Linkedin ha subito uno dei data breach più grandi mai riscontrati sul web. 700 milioni di utenti risultano compromessi da questo attacco.
Dopo un attacco recente di aprile, in cui 500 milioni di dati personali erano stati trafugati, Linkedin deve fare ora fronte ad un secondo attacco, compiuto tra il 27 e il 29 giugno, ancora più corposo del precedente.
I dati disponibili sono già in vendita nel Dark Web. Nel database presentato è possibile trovare diverse informazioni personali di varia natura.
Linkedin: l’attacco è reale?
“GOD User” TomLiner, l’hacker che ha messo in vendita questo enorme database comprendente numeri di telefono, indirizzi di casa, geolocalizzazioni e stipendi, per dimostrare la veridicità di tale informazione ha pubblicato un sample contenente 1 milione di utenti.
Grazie a questa informazione è stata così garantita la genuinità dell’attacco.
Restoreprivacy ha esaminato nel dettaglio il campione dei dati e sottolinea che le informazioni appaiono autentiche, riconducibili ad utenti realmente esistenti, e aggiornate – ci sono record con dati del 2020 e del 2021. Non sembra che le informazioni sottratte comprendano le credenziali di accesso all’account LinkedIn.
Com’è avvenuto l’attacco?
Al contrario di quanto successo con Facebook, per Linkedin non si parla di un attacco al server principale. L’attacco è avvenuto tramite Web Scraping: i bot collezionano dati già pubblici e li riordinano per la vendita illegale.
Linkedin, in un comunicato ufficiale datato 29 giugno, aveva riferito di aver indagato su presunti dati in vendita e che non si trattava di informazioni trafugate tramite una violazione dei server della società. Tuttavia, riportano come l’attività di Web Scraping che ha interessato questa fuga sia in qualche modo legata ai siti che riportano i dati, tramite API, di Linkedin.
Trattandosi tra l’altro di un social improntato sui contatti di lavoro e su dati anche privati resi disponibili volontariamente per possibili collaborazioni o attività lavorative, il web scraping riesce a raccogliere informazioni anche sensibili e quindi vendibili.

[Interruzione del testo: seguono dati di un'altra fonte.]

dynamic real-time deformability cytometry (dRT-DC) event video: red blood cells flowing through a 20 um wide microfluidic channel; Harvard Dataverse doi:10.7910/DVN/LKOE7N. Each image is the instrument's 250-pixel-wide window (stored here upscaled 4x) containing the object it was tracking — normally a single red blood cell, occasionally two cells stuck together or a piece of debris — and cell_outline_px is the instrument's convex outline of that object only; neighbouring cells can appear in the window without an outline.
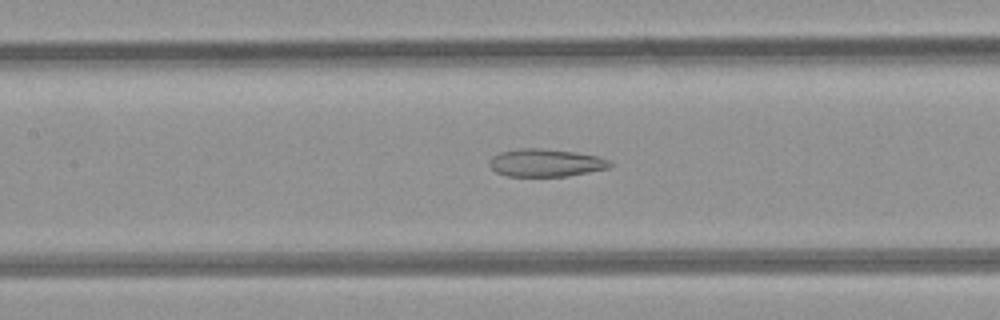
{"species": "common noctule bat (a hibernating species)", "species_latin": "Nyctalus noctula", "temperature_condition": "room temperature", "stored_images_in_passage": 28, "camera_frame_rate_fps": 3000, "um_per_image_px": 0.085, "animal": {"sex": "female", "body_mass_g": 21.9}, "frame": {"image": 1, "passage_image": 10, "time_ms": 3.0, "image_size_px": [1000, 320], "cell_outline_px": [[612, 164], [608, 168], [568, 176], [508, 176], [496, 172], [488, 164], [488, 160], [492, 156], [500, 152], [520, 148], [540, 148], [576, 152], [596, 156], [612, 160]], "centroid_in_image_um": [46.37, 13.83], "position_along_channel_um": 161.0, "area_um2": 19.54}}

“Vogliamo essere chiari sul fatto che questa non è una violazione dei dati e che nessun dato privato dei membri di LinkedIn è stato esposto. La nostra indagine iniziale ha rilevato che questi dati sono stati acquisiti mediante scraping da LinkedIn e da altri siti web e comprendono gli stessi dati riportati in precedenza quest’anno nel nostro aggiornamento sullo scraping di aprile 2021. Gli utenti si fidano di Linkedin e qualsiasi uso improprio dei dati dei nostri membri, come lo scraping, viola i nostri termini di servizio.”
Cosa accadrà ora?
Dato che il numero di account è stato confermato, è facile pensare che all’interno ci siano diversi utenti italiani. Il garante della privacy era già intervenuto in passato, in eventi simili, aprendo un’istruttoria.
Questo sarà sicuramente il primo passo da parte delle autorità.
Ma per gli utenti?
Il primo passo da fare è cambiare immediatamente la password dell’account. A seguito si consiglia di attivare un’autenticazione a due fattori come quella di Authy per garantire la massima sicurezza dei dati.
C’è però da sottolineare un dato abbastanza importante: la falla si è aperta tramite l’API di Linkedin.
Questo vuol dire che, anche prendendo le giuste contromisure, i nostri dati possono rimanere esposti fino a che il social stesso non ripara il bug. E non è detto che possano riuscirci in tempi brevi.
Fate dunque attenzione ai tentativi di phishing, alle violazioni degli account e ai possibili furti d’identità. Questo è il fattore più importante durante una situazione come quella attuale.